ACTION ITEM: The answer must be every line below that holds the word "onResponse".
───── EXERCISE INPUTS
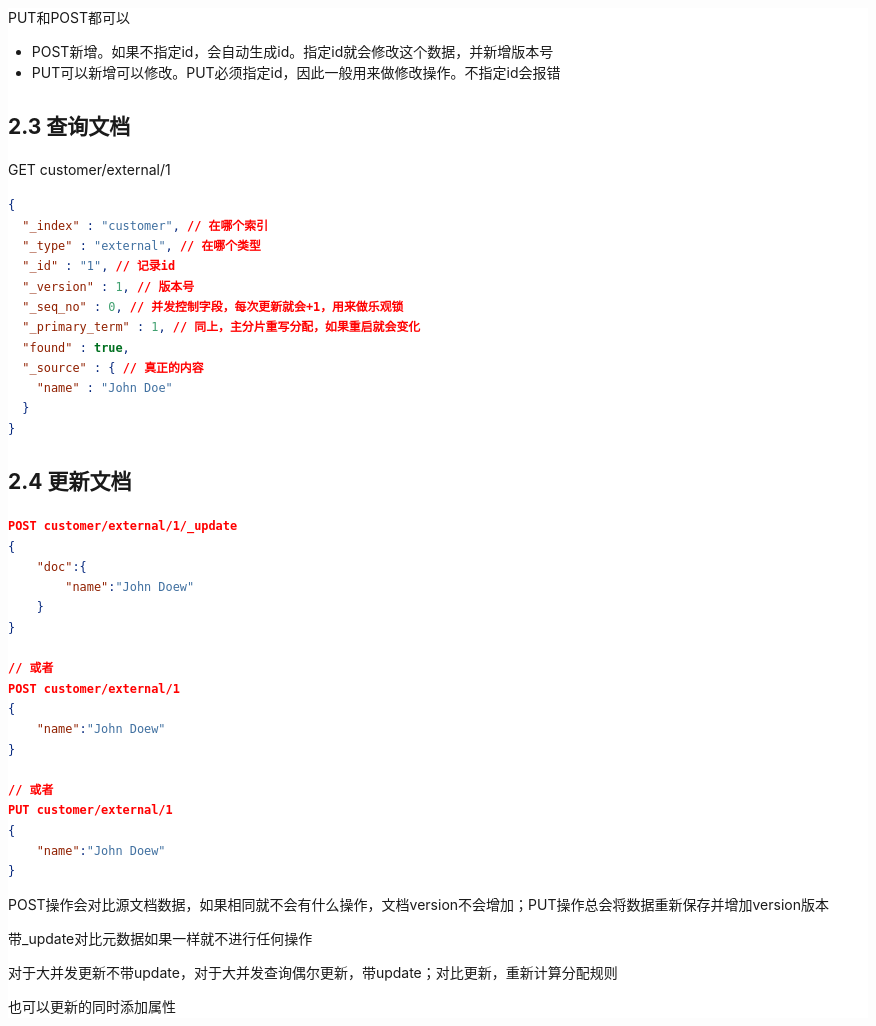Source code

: PUT和POST都可以

- POST新增。如果不指定id，会自动生成id。指定id就会修改这个数据，并新增版本号
- PUT可以新增可以修改。PUT必须指定id，因此一般用来做修改操作。不指定id会报错

## 2.3 查询文档

GET customer/external/1

```json
{
  "_index" : "customer", // 在哪个索引
  "_type" : "external", // 在哪个类型
  "_id" : "1", // 记录id
  "_version" : 1, // 版本号
  "_seq_no" : 0, // 并发控制字段，每次更新就会+1，用来做乐观锁
  "_primary_term" : 1, // 同上，主分片重写分配，如果重启就会变化
  "found" : true, 
  "_source" : { // 真正的内容
    "name" : "John Doe"
  }
}
```

## 2.4 更新文档

```json
POST customer/external/1/_update
{
	"doc":{
        "name":"John Doew"
    }
}

// 或者
POST customer/external/1
{
    "name":"John Doew"
}

// 或者
PUT customer/external/1
{
    "name":"John Doew"
}
```

POST操作会对比源文档数据，如果相同就不会有什么操作，文档version不会增加；PUT操作总会将数据重新保存并增加version版本

带_update对比元数据如果一样就不进行任何操作

对于大并发更新不带update，对于大并发查询偶尔更新，带update；对比更新，重新计算分配规则

也可以更新的同时添加属性
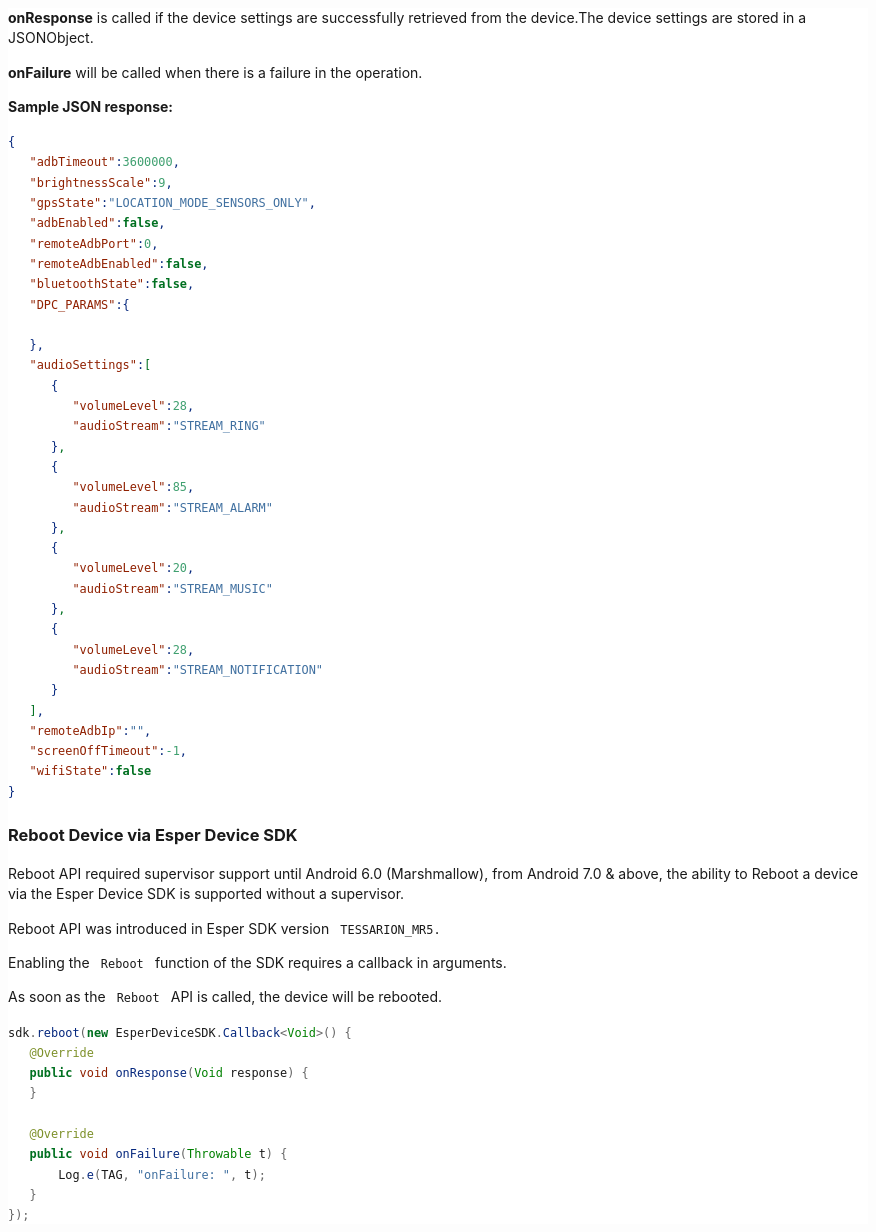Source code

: **onResponse** is called if the device settings are successfully retrieved from the device.The device settings are stored in a JSONObject.

**onFailure** will be called when there is a failure in the operation.


**Sample JSON response:**
```json
{
   "adbTimeout":3600000,
   "brightnessScale":9,
   "gpsState":"LOCATION_MODE_SENSORS_ONLY",
   "adbEnabled":false,
   "remoteAdbPort":0,
   "remoteAdbEnabled":false,
   "bluetoothState":false,
   "DPC_PARAMS":{
      
   },
   "audioSettings":[
      {
         "volumeLevel":28,
         "audioStream":"STREAM_RING"
      },
      {
         "volumeLevel":85,
         "audioStream":"STREAM_ALARM"
      },
      {
         "volumeLevel":20,
         "audioStream":"STREAM_MUSIC"
      },
      {
         "volumeLevel":28,
         "audioStream":"STREAM_NOTIFICATION"
      }
   ],
   "remoteAdbIp":"",
   "screenOffTimeout":-1,
   "wifiState":false
}
```

### Reboot Device via Esper Device SDK

Reboot API required supervisor support until Android 6.0 (Marshmallow), from Android 7.0 & above, the ability to Reboot a device via the Esper Device SDK is supported without a supervisor.

Reboot API was introduced in Esper SDK version <code> TESSARION_MR5. </code>

Enabling the <code> Reboot </code> function of the SDK requires a callback in arguments. 

As soon as the <code> Reboot </code> API is called, the device will be rebooted.

```java
sdk.reboot(new EsperDeviceSDK.Callback<Void>() {
   @Override
   public void onResponse(Void response) {
   }

   @Override
   public void onFailure(Throwable t) {
       Log.e(TAG, "onFailure: ", t);
   }
});
```
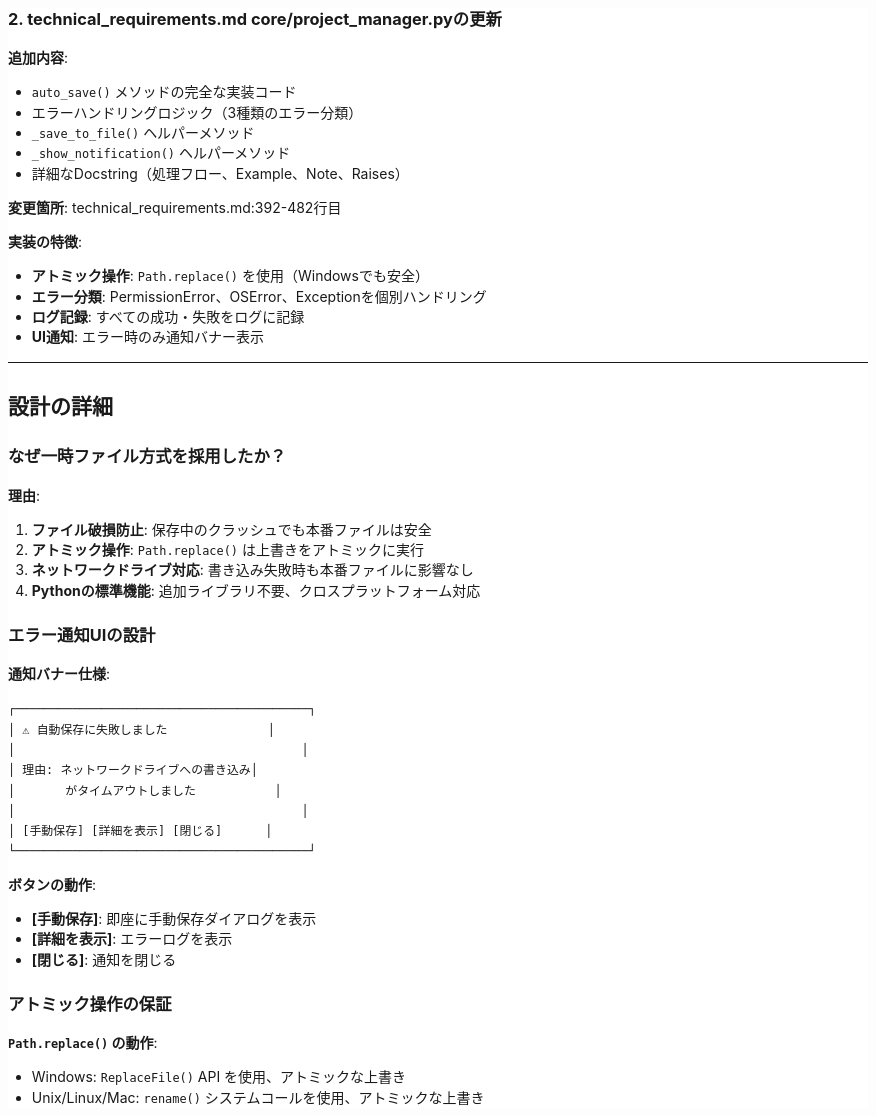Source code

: ### 2. technical_requirements.md core/project_manager.pyの更新

**追加内容**:

- `auto_save()` メソッドの完全な実装コード
- エラーハンドリングロジック（3種類のエラー分類）
- `_save_to_file()` ヘルパーメソッド
- `_show_notification()` ヘルパーメソッド
- 詳細なDocstring（処理フロー、Example、Note、Raises）

**変更箇所**: technical_requirements.md:392-482行目

**実装の特徴**:
- **アトミック操作**: `Path.replace()` を使用（Windowsでも安全）
- **エラー分類**: PermissionError、OSError、Exceptionを個別ハンドリング
- **ログ記録**: すべての成功・失敗をログに記録
- **UI通知**: エラー時のみ通知バナー表示

---

## 設計の詳細

### なぜ一時ファイル方式を採用したか？

**理由**:
1. **ファイル破損防止**: 保存中のクラッシュでも本番ファイルは安全
2. **アトミック操作**: `Path.replace()` は上書きをアトミックに実行
3. **ネットワークドライブ対応**: 書き込み失敗時も本番ファイルに影響なし
4. **Pythonの標準機能**: 追加ライブラリ不要、クロスプラットフォーム対応

### エラー通知UIの設計

**通知バナー仕様**:
```
┌─────────────────────────────────────────┐
│ ⚠ 自動保存に失敗しました              │
│                                        │
│ 理由: ネットワークドライブへの書き込み│
│       がタイムアウトしました           │
│                                        │
│ [手動保存] [詳細を表示] [閉じる]      │
└─────────────────────────────────────────┘
```

**ボタンの動作**:
- **[手動保存]**: 即座に手動保存ダイアログを表示
- **[詳細を表示]**: エラーログを表示
- **[閉じる]**: 通知を閉じる

### アトミック操作の保証

**`Path.replace()` の動作**:
- Windows: `ReplaceFile()` API を使用、アトミックな上書き
- Unix/Linux/Mac: `rename()` システムコールを使用、アトミックな上書き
──────────
ANSWER TO THIS TASK:
: **onResponse** is called if the device settings are successfully retrieved from the device.The device settings are stored in a JSONObject.
   public void onResponse(Void response) {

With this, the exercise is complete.